Весь рассказ пронизан осознанием тупика и того, что завело в этот тупик. Можно было бы сказать, что происходит кризис материалистического мировоззрения, которое Чехов только что так ярко отстаивал (переписка с Сувориным). В "Скучной истории" выносится обвинительный приговор увлеченности судьбами костного мозга (читай: чистой литературой, всякого рода "первым снегом") в ущерб служению "общей идее": "Когда в человеке нет того, что выше и сильнее всех внешних влияний, то, право, достаточно для него хорошего насморка, чтобы потерять равновесие и начать видеть в каждой птице сову, в каждом звуке слышать собачий вой".

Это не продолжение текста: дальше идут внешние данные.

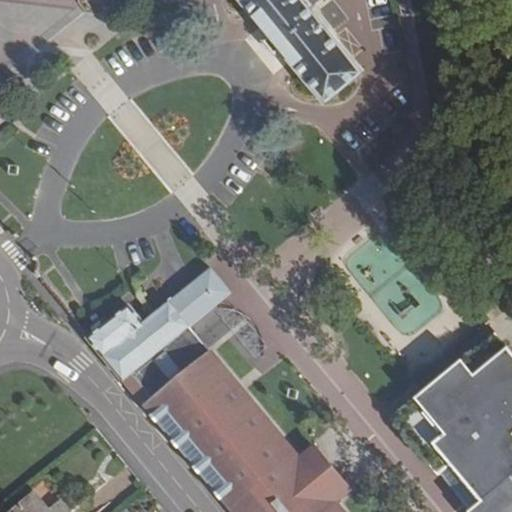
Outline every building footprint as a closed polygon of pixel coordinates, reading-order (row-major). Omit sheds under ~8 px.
[(0,0),(0,33),(46,19),(40,0),(0,0)] [(241,0),(257,19),(263,27),(291,61),(298,69),(326,103),(362,74),(301,0),(241,0)] [(0,89),(8,83),(0,71),(0,89)] [(145,323),(106,356),(128,382),(146,405),(235,511),(343,511),(335,502),(352,488),(349,484),(321,449),(317,444),(300,458),(191,325),(233,291),(213,267),(145,323)] [(105,326),(91,337),(106,356),(145,323),(130,305),(105,326)] [(435,385),(393,420),(439,476),(452,465),(482,502),(469,511),(511,511),(511,353),(496,335),(435,385)] [(52,511),(51,511),(37,495),(15,511),(70,511),(64,504),(52,511)]
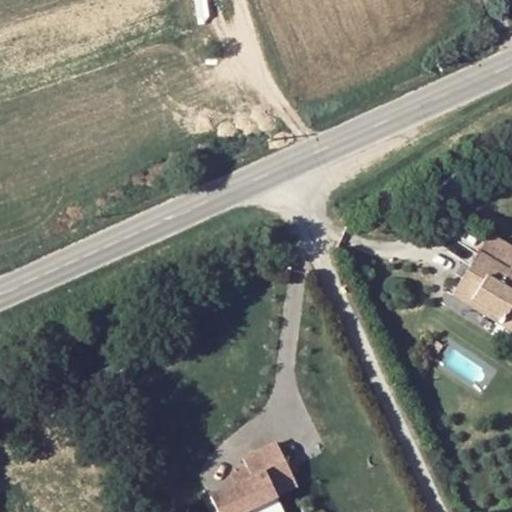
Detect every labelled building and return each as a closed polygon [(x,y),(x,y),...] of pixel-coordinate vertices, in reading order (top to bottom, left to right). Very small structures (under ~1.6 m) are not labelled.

Герой и автор испытывают эсхатологическое отчаяние: рушится и ускользает все, что составляло смысл бытия. Профессор вдруг проникается пониманием бессмысленности жизни без "общей идеи" - и здесь очень важно, что случается это резко, хоть и не под влиянием какого-то конкретного события (как у Толстого в "Хозяине и работнике"). Оттого и конец предстает не неизбежным постепенным умиранием (как в толстовской "Смерти Ивана Ильича"), а именно тупиком, в который зашла жизнь, и выход из которого может быть спонтанным, разовым. На следующий год Чехов уехал на Сахалин.
"Скучная история" как бы суммировала разнообразные чувства и ощущения, связанные с провалом романной затеи, которая была призвана ответить,- но не ответила - на множество вопросов, поставленных перед собой Чеховым. Сахалин стал попыткой выхода из тупиковой ситуации.